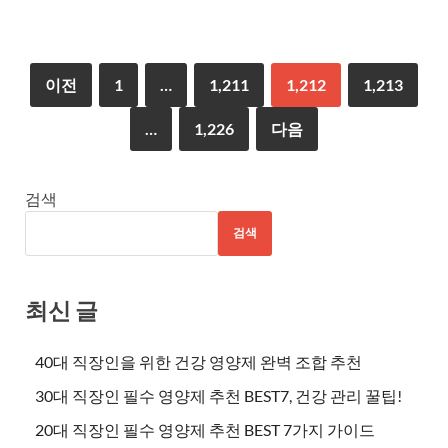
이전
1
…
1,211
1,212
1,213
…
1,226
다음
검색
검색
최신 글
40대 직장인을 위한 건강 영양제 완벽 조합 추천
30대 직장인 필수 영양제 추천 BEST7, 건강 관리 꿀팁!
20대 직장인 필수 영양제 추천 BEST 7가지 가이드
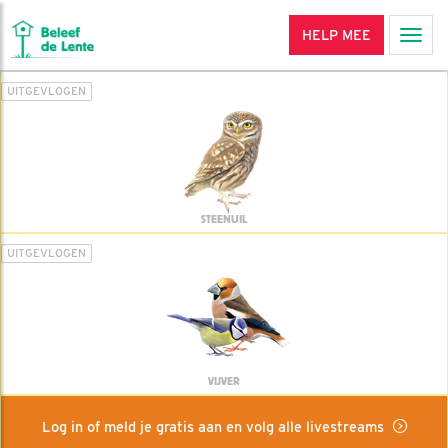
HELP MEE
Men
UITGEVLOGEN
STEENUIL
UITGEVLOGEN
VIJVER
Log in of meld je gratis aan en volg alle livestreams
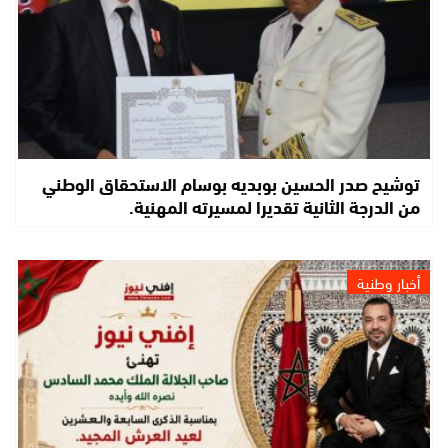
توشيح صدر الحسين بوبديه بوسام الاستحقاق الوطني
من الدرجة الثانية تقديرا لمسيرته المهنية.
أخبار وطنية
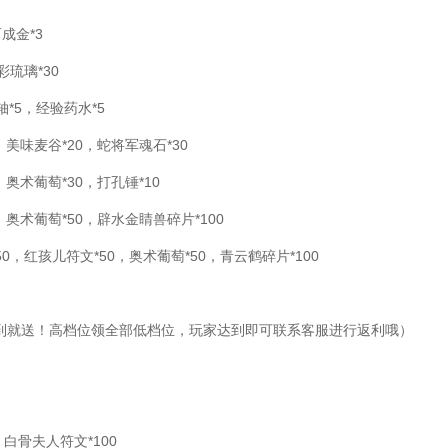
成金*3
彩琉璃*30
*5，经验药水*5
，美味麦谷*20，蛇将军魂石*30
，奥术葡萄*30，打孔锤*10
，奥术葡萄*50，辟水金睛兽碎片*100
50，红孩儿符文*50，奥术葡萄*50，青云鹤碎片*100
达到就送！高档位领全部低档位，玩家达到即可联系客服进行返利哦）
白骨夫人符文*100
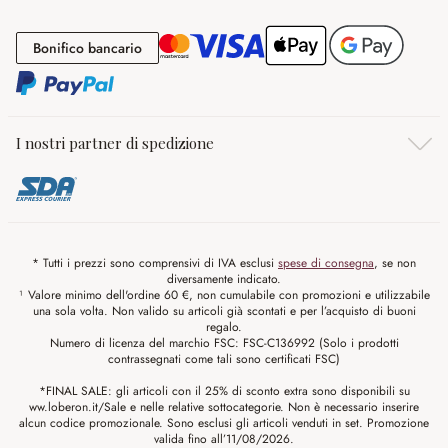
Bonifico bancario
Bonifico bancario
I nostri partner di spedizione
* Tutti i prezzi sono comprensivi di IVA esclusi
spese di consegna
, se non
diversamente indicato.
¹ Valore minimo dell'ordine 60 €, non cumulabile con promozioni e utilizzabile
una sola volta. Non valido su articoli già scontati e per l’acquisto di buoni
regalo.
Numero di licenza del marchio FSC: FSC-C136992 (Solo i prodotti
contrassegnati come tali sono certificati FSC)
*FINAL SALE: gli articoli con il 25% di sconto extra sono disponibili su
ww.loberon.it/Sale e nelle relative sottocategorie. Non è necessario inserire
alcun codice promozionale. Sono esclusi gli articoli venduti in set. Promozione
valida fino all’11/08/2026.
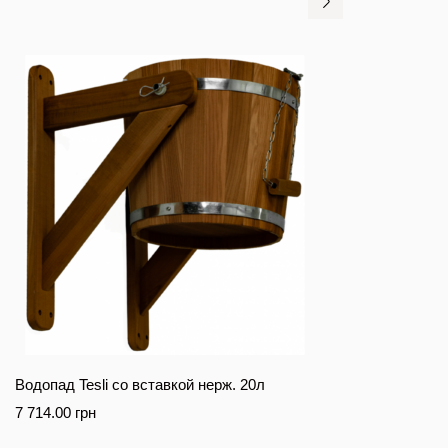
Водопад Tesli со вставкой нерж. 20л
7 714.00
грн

- - -

上面列表中哪些行含有字符串“articoli”？请逐行原样返回这些行，大小写须一致。

una sola volta. Non valido su articoli già scontati e per l’acquisto di buoni
*FINAL SALE: gli articoli con il 25% di sconto extra sono disponibili su
alcun codice promozionale. Sono esclusi gli articoli venduti in set. Promozione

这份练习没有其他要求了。